2. Again, let’s begin by determining \(A\),\(B\), and \(C\).

\(\underbrace{5}_{A}x2+\underbrace{2\sqrt{3}}_{B}xy+\underbrace{12}_{C}y^2−5=0\)

Now, we find the discriminant.

\[\begin{align} B^2−4AC &= {(2\sqrt{3})}^2−4(5)(12) \\ &= 4(3)−240 \\ &= 12−240 \\ &=−228<0 \end{align}\]

Therefore, \(5x^2+2\sqrt{3}xy+12y^2−5=0\) represents an ellipse.

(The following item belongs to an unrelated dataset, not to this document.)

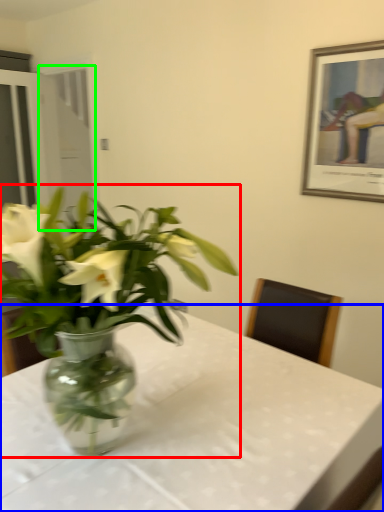
Question: Which is nearer to the houseplant (highlighted by a red box)? table (highlighted by a blue box) or glass door (highlighted by a green box).

Choices:
 (A) table
 (B) glass door

Answer: (A)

Exercise \(\PageIndex{4}\)

- \(x^2−9xy+3y^2−12=0\)
- \(10x^2−9xy+4y^2−4=0\)

**Solution:**

- hyperbola
- ellipse

Media

Access this online resource for additional instruction and practice with conic sections and rotation of axes.

### Key Equations

General Form equation of a conic section | \(Ax^2+Bxy+Cy^2+Dx+Ey+F=0\) |

Rotation of a conic section |
\(x=x′\cos \theta−y′\sin \theta\) \(y=x′\sin \theta+y′\cos \theta\) |

Angle of rotation | \(\theta\), where \(\cot(2\theta)=\dfrac{A−C}{B}\) |

### Key Concepts

- Four basic shapes can result from the intersection of a plane with a pair of right circular cones connected tail to tail. They include an ellipse, a circle, a hyperbola, and a parabola.
- A nondegenerate conic section has the general form \(Ax^2+Bxy+Cy^2+Dx+Ey+F=0\) where \(A\), \(B\) and \(C\) are not all zero. The values of \(A\), \(B\), and \(C\) determine the type of conic. See Example.
- Equations of conic sections with an \(xy\) term have been rotated about the origin. See Example.
- The general form can be transformed into an equation in the \(x′\) and \(y′\) coordinate system without the \(x′y′\) term. See Exampleand Example.
- An expression is described as invariant if it remains unchanged after rotating. Because the discriminant is invariant, observing it enables us to identify the conic section. See Example.